Zara Case Study
Case Study Write-up- Zara
27 March 2013
Zara strategic model began to evolve as they expanded to overseas markets, they began to invest in their manufacturing logistics, and IT, which included a JIT manufacturing system, a 130,000 square-meter warehouse close to the corporate headquarters, and an advanced communication system to connect headquarters and supply, production and sale locations. Zara created a vertically integrated system that minimized distance and time between design, sourcing/ manufacturing, distribution, retailing, and finally back to design. This decrease in lead-times is made possible because the company manages all of its design, warehousing, distribution, and logistics. This highly integrated system allowed Zara to follow the trends and sell garments that people wanted at that moment, without the use of advertisements. Zara allowed its employees to have a lot of control and autonomy over their work. They were the ones who designed and decided what clothes should be in stores. Zara developed a business model where speed and decentralized decision making was essential. This practice, led to shorter lead times and introduction of more fashion styles. The implementation of the information and communications technologies helped facilitate the business processes at Zara. At the heart of most modern infrastructures is the IT technology.

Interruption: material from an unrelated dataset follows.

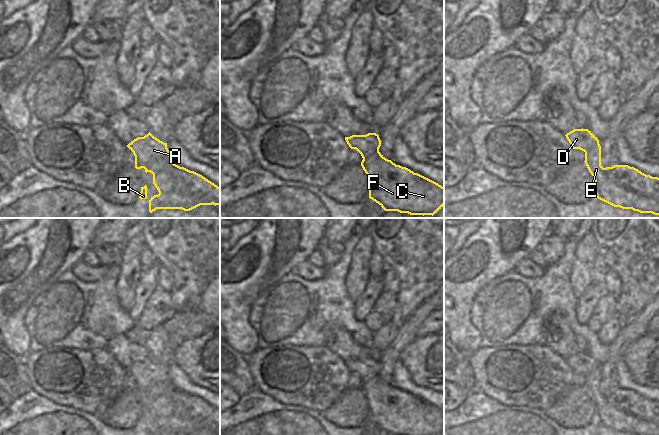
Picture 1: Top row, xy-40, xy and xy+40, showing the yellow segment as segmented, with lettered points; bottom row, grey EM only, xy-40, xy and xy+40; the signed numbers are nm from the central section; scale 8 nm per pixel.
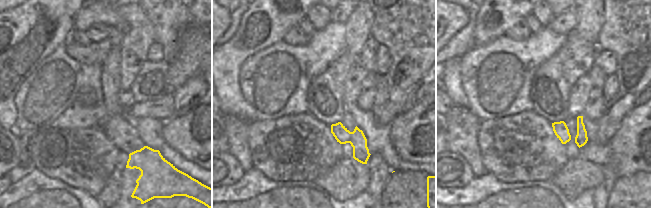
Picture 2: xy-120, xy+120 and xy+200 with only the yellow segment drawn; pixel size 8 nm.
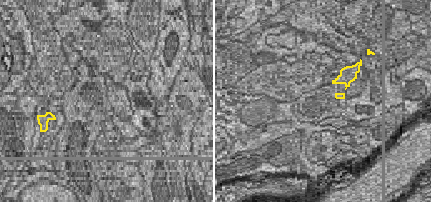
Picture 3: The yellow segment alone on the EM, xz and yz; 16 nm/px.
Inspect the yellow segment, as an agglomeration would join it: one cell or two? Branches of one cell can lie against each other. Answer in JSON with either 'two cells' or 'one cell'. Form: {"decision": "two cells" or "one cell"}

The advantage of this system is that it put Zara on the forefront of the fashion industry. Their lead-time from design to retail outlet was about 3 months compared to an industry average of 9 months or more. Due to ownership and control over their production, they ensured timely deliveries and service. A disadvantage here is that most of their stores ran out of stock, meaning they have low dependability in terms of product availability, however another perspective of dependability in terms of keeping to date with fashion was achieved.